Data for processing:
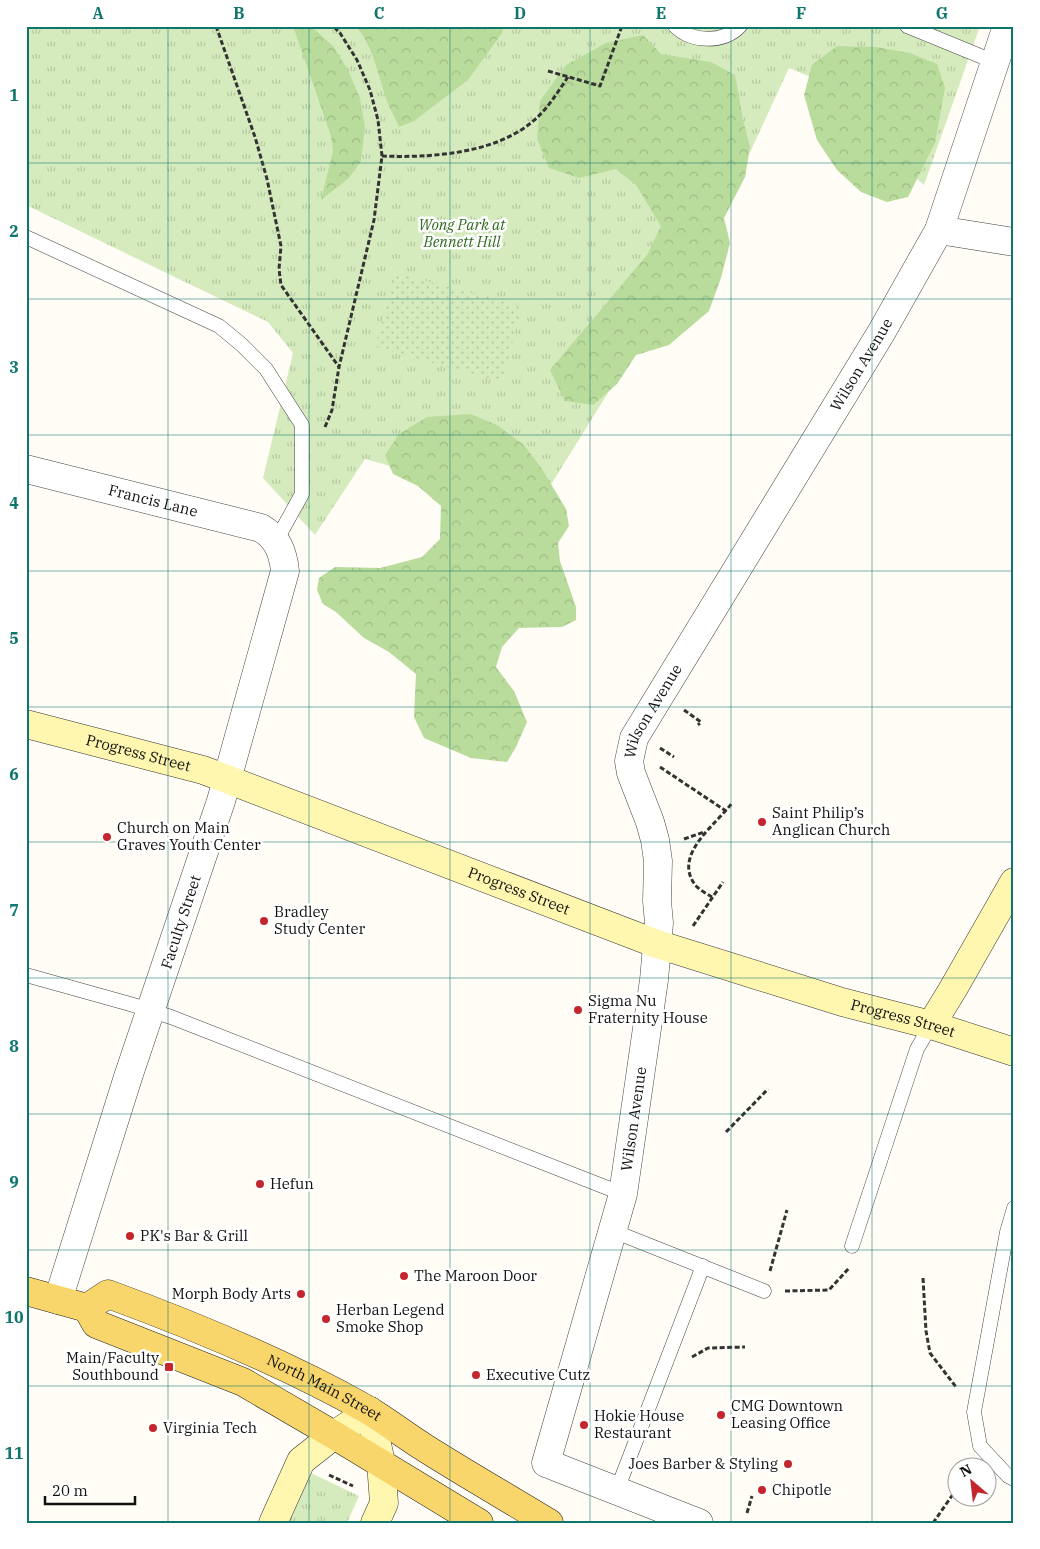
<svg xmlns="http://www.w3.org/2000/svg" width="1040" height="1549" font-family="'IBM Plex Serif',serif">
	<defs>
		<pattern id="grass-tufts" width="24" height="20" patternUnits="userSpaceOnUse" patternTransform="scale(1.25)"><rect width="24" height="20" fill="#d5ebbd"/><path d="M3 7l-1-3M5 7V3M7 7l1-3M15 17l-1-3M17 17v-4M19 17l1-3" fill="none" stroke="#b6c8a1"/></pattern>
		<pattern id="forest-crowns" width="20" height="18" patternUnits="userSpaceOnUse" patternTransform="scale(1.25)"><rect width="20" height="18" fill="#b9dc9c"/><path d="M2 6a3 3 0 1 1 6 0M12 15a3 3 0 1 1 6 0" fill="none" stroke="#9ebc85"/></pattern>
		<pattern id="garden-dots" width="8" height="8" patternUnits="userSpaceOnUse" patternTransform="scale(1.25)"><rect width="8" height="8" fill="#d5ebbd"/><path d="M2 2h.1M6 6h.1" fill="none" stroke="#b6c8a1" stroke-width="1.8" stroke-linecap="round"/></pattern>
	</defs>
	<rect width="100%" height="100%" fill="#fffdf5"/>
	<g fill="url(#grass-tufts)">
		<polygon points="26,26 980,26 924,185 849,119 813,78 789,68 728,200 537,507 365,459 315,535 263,478 293,353 268,322 26,205"/>
		<polygon points="311,1473 359,1496 347,1523 288,1523"/>
	</g>
	<g fill="url(#forest-crowns)">
		<polygon points="293,26 311,26 333,46 348,70 360,98 365,127 361,161 349,178 321,200 333,151 331,136"/>
		<path d="M356 26H503L502 33 468 80 414 121 399 127C395 117 389 108 386 98 377 72 374 48 356 26Z"/>
		<polygon points="643,35 661,54 711,62 735,75 743,120 750,147 745,177 724,218 730,243 721,278 709,311 669,345 636,355 617,384 593,405 565,401 550,370 647,255 661,226 636,185 616,169 579,178 549,168 537,139 540,101 566,65 606,43"/>
		<polygon points="837,46 876,47 910,53 937,64 945,88 935,143 908,197 887,202 861,192 837,170 817,140 804,95 812,65"/>
		<polygon points="471,414 497,425 524,445 542,469 566,509 569,526 558,543 560,561 576,607 576,620 562,627 519,628 502,647 496,667 514,691 527,722 516,747 507,762 471,758 424,738 414,717 416,674 389,652 364,638 336,612 323,604 317,590 319,578 335,567 380,568 422,557 440,539 441,506 418,486 393,474 385,455 399,434 427,417"/>
	</g>
	<polygon fill="url(#garden-dots)" points="396,273 522,306 502,382 375,347"/>
	<g fill="none" stroke-linecap="round" stroke-linejoin="round">
		<defs>
			<g id="lane">
				<path d="M675 26C692 43 724 43 740 26"/>
				<polyline points="907,26 995,62"/>
				<polyline points="26,237 219,326 242,345 266,369 302,425 302,494 276,541"/>
				<polyline points="26,975 130,1004 171,1017 623,1194"/>
				<polyline points="1014,1208 1007,1232 974,1412 980,1446 1008,1476 1014,1479"/>
				<polyline points="613,1231 764,1291"/>
				<polyline points="852,1246 917,1049 931,1025"/>
				<polyline points="617,1490 703,1266"/>
			</g>
			<g id="street">
				<polyline points="939,230 1014,242"/>
				<path id="s1" d="M26 469 261 528C278 538 283 553 285 571L221 801 128 1077 58 1300"/>
				<path id="s2" d="M699 1523 546 1463 623 1194 654 980 659 923 657 901 658 861 655 840 650 822 631 773 629 761 634 738 881 333 939 230 1007 26"/>
			</g>
			<g id="secondary">
				<path id="s3" d="M26 724 203 770 657 944 842 1002 931 1025 1014 1052"/>
				<polyline points="931,1025 953,989 1014,882"/>
				<polyline points="273,1523 301,1461 334,1435 370,1411 381,1463 384,1503 375,1523"/>
			</g>
			<g id="primary">
				<polyline points="26,1291 87,1308 96,1324 243,1382 334,1435 479,1523"/>
				<path id="s4" d="M87 1308 108 1294C198 1327 285 1363 368 1410 388 1422 406 1436 425 1448 466 1474 508 1498 549 1523"/>
			</g>
		</defs>
		<use href="#lane" stroke="#444" stroke-width="15"/>
		<use href="#street" stroke="#444" stroke-width="29"/>
		<use href="#secondary" stroke="#333" stroke-width="29"/>
		<use href="#primary" stroke="#222" stroke-width="29"/>
		<g stroke="#333" stroke-width="3" stroke-dasharray="5 2.5" stroke-linecap="butt">
			<polyline points="216,26 255,137 267,179 281,246 279,269 281,285 339,367"/>
			<polyline points="548,71 600,86 622,26"/>
			<path d="M382 156C429 158 494 154 532 122 547 110 557 93 568 77"/>
			<polyline points="325,427 332,410 339,367 374,220 382,156 378,120 370,90 357,60 340,33 333,26"/>
			<polyline points="684,710 701,722 698,725"/>
			<polyline points="660,748 674,757"/>
			<polyline points="660,767 726,811"/>
			<polyline points="684,839 704,832"/>
			<path d="M712 897C707 894 700 890 696 886 671 855 717 824 732 803"/>
			<polyline points="693,926 723,882"/>
			<polyline points="726,1132 768,1089"/>
			<polyline points="770,1271 787,1210"/>
			<polyline points="923,1278 926,1331 930,1353 956,1387"/>
			<polyline points="785,1291 829,1290 849,1268"/>
			<polyline points="692,1357 708,1348 745,1347"/>
			<polyline points="329,1475 353,1486"/>
			<polyline points="747,1513 752,1496"/>
			<polyline points="933,1523 958,1487"/>
		</g>
		<use href="#lane" stroke="#fff" stroke-width="14"/>
		<use href="#street" stroke="#fff" stroke-width="28"/>
		<use href="#secondary" stroke="#fff6b0" stroke-width="28"/>
		<use href="#primary" stroke="#f9d66b" stroke-width="28"/>
	</g>
	<path fill="none" stroke="#0f766e" stroke-width="1" stroke-opacity="0.55" d="M168 26V1523M309 26V1523M450 26V1523M590 26V1523M731 26V1523M872 26V1523M26 163H1014M26 299H1014M26 435H1014M26 571H1014M26 707H1014M26 842H1014M26 978H1014M26 1114H1014M26 1250H1014M26 1386H1014"/>
	<g fill="#c4262e" stroke="#fff" stroke-width="2">
		<circle cx="762" cy="822" r="5"/>
		<circle cx="107" cy="837" r="5"/>
		<circle cx="264" cy="921" r="5"/>
		<circle cx="578" cy="1010" r="5"/>
		<circle cx="260" cy="1184" r="5"/>
		<circle cx="130" cy="1236" r="5"/>
		<circle cx="404" cy="1276" r="5"/>
		<circle cx="301" cy="1294" r="5"/>
		<circle cx="326" cy="1319" r="5"/>
		<rect x="164" y="1362" width="10" height="10" rx="2.5"/>
		<circle cx="476" cy="1375" r="5"/>
		<circle cx="721" cy="1415" r="5"/>
		<circle cx="584" cy="1425" r="5"/>
		<circle cx="153" cy="1428" r="5"/>
		<circle cx="788" cy="1464" r="5"/>
		<circle cx="762" cy="1490" r="5"/>
	</g>
	<g text-anchor="middle" stroke-width="5" stroke-linejoin="round" paint-order="stroke">
		<g font-size="15" font-style="italic" fill="#2f6b1f" stroke="#fff">
			<text x="462" y="230">Wong Park at<tspan x="462" dy="17">Bennett Hill</tspan></text>
		</g>
		<g font-size="15" fill="#111" stroke="#fff">
			<text dy="5" stroke="none"><textPath href="#s2" startOffset="1345">Wilson Avenue</textPath></text>
			<text dy="5" stroke="none"><textPath href="#s1" startOffset="131">Francis Lane</textPath></text>
			<text dy="5" stroke="none"><textPath href="#s2" startOffset="940">Wilson Avenue</textPath></text>
			<text dy="5" stroke="none"><textPath href="#s3" startOffset="116">Progress Street</textPath></text>
			<text dy="5" stroke="none"><textPath href="#s3" startOffset="521">Progress Street</textPath></text>
			<text transform="translate(181 922) rotate(-72)" y="5">Faculty Street</text>
			<text dy="5" stroke="none"><textPath href="#s3" startOffset="926">Progress Street</textPath></text>
			<text dy="5" stroke="none"><textPath href="#s2" startOffset="520">Wilson Avenue</textPath></text>
			<text dy="5" stroke="none"><textPath href="#s4" startOffset="261">North Main Street</textPath></text>
		</g>
		<g font-size="15" fill="#111" stroke="#fff" text-anchor="start">
			<text x="772" y="818">Saint Philip’s<tspan x="772" dy="17">Anglican Church</tspan></text>
			<text x="117" y="833">Church on Main<tspan x="117" dy="17">Graves Youth Center</tspan></text>
			<text x="274" y="917">Bradley<tspan x="274" dy="17">Study Center</tspan></text>
			<text x="588" y="1006">Sigma Nu<tspan x="588" dy="17">Fraternity House</tspan></text>
			<text x="270" y="1189">Hefun</text>
			<text x="140" y="1241">PK's Bar &amp; Grill</text>
			<text x="414" y="1281">The Maroon Door</text>
			<text x="291" y="1299" text-anchor="end">Morph Body Arts</text>
			<text x="336" y="1315">Herban Legend<tspan x="336" dy="17">Smoke Shop</tspan></text>
			<text x="159" y="1363" text-anchor="end">Main/Faculty<tspan x="159" dy="17">Southbound</tspan></text>
			<text x="486" y="1380">Executive Cutz</text>
			<text x="731" y="1411">CMG Downtown<tspan x="731" dy="17">Leasing Office</tspan></text>
			<text x="594" y="1421">Hokie House<tspan x="594" dy="17">Restaurant</tspan></text>
			<text x="163" y="1433">Virginia Tech</text>
			<text x="778" y="1469" text-anchor="end">Joes Barber &amp; Styling</text>
			<text x="772" y="1495">Chipotle</text>
		</g>
	</g>
	<rect width="1040" height="1549" fill="none" stroke="#ffffff" stroke-width="55"/>
	<g transform="translate(972 1482) rotate(332)"><circle r="24" fill="#ffffff" stroke="#a0a0a0"/>
	<path d="M0-4L9 19L0 12L-9 19Z" fill="#c4262e"/>
	<text y="-8" font-size="14" font-weight="bold" text-anchor="middle" fill="#111111">N</text>
	</g>
	<path d="M45 1496v8h90v-8" fill="none" stroke="#111111" stroke-width="2.5"/>
	<text x="52" y="1496" font-size="15" fill="#111111" stroke="#ffffff" stroke-width="4" paint-order="stroke">20 m</text>
	<rect x="28" y="28" width="984" height="1494" fill="none" stroke="#0f766e" stroke-width="2"/>
	<g font-size="16" text-anchor="middle" font-weight="bold" fill="#0f766e">
		<text x="98" y="19">A</text>
		<text x="239" y="19">B</text>
		<text x="379" y="19">C</text>
		<text x="520" y="19">D</text>
		<text x="661" y="19">E</text>
		<text x="801" y="19">F</text>
		<text x="942" y="19">G</text>
		<text x="14" y="101">1</text>
		<text x="14" y="237">2</text>
		<text x="14" y="373">3</text>
		<text x="14" y="509">4</text>
		<text x="14" y="644">5</text>
		<text x="14" y="780">6</text>
		<text x="14" y="916">7</text>
		<text x="14" y="1052">8</text>
		<text x="14" y="1188">9</text>
		<text x="14" y="1323">10</text>
		<text x="14" y="1459">11</text>
	</g>
</svg>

Work instructions:
Pull every line containing the word "translate" out of the material and copy it.

Problem solution:
			<text transform="translate(181 922) rotate(-72)" y="5">Faculty Street</text>
	<g transform="translate(972 1482) rotate(332)"><circle r="24" fill="#ffffff" stroke="#a0a0a0"/>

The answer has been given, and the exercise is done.